GOAL: Please reproduce the records word for word, starting at their first line and stopping after the line that contains "list Aplikace ArcExplorer".

[Bounding box records]
....................

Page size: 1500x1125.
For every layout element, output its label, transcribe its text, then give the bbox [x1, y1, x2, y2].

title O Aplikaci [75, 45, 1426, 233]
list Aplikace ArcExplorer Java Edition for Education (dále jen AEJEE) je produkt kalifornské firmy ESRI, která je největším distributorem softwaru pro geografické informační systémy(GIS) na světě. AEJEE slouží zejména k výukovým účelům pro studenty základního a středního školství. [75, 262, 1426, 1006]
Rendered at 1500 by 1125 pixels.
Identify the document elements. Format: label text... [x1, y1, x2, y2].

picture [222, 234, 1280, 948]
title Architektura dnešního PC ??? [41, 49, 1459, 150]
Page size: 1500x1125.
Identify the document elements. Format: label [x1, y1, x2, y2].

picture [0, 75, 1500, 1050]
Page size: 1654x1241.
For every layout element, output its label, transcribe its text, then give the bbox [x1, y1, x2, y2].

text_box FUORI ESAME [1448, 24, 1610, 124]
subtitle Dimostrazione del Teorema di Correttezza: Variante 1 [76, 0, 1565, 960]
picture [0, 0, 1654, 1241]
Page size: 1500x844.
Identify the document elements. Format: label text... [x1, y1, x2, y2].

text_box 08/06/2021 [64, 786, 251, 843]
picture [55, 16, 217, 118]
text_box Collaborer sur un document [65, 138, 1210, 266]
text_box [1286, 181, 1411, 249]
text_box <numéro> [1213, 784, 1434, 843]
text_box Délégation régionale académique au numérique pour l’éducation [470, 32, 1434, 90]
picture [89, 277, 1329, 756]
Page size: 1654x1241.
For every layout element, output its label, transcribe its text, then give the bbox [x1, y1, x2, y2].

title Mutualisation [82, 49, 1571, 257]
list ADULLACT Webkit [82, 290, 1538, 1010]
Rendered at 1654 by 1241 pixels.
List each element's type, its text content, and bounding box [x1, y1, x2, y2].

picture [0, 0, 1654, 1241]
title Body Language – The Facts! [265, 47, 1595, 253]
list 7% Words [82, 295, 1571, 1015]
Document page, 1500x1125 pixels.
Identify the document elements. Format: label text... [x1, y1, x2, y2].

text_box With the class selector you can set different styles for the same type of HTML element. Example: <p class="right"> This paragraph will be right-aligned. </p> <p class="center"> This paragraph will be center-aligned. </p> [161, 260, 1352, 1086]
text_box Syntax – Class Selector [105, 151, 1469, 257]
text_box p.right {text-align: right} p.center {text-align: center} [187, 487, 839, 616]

....................

OUTPUT FOR THIS TASK:
Page size: 1500x1125.
For every layout element, output its label, transcribe its text, then give the bbox [x1, y1, x2, y2].

title O Aplikaci [75, 45, 1426, 233]
list Aplikace ArcExplorer Java Edition for Education (dále jen AEJEE) je produkt kalifornské firmy ESRI, která je největším distributorem softwaru pro geografické informační systémy(GIS) na světě. AEJEE slouží zejména k výukovým účelům pro studenty základního a středního školství. [75, 262, 1426, 1006]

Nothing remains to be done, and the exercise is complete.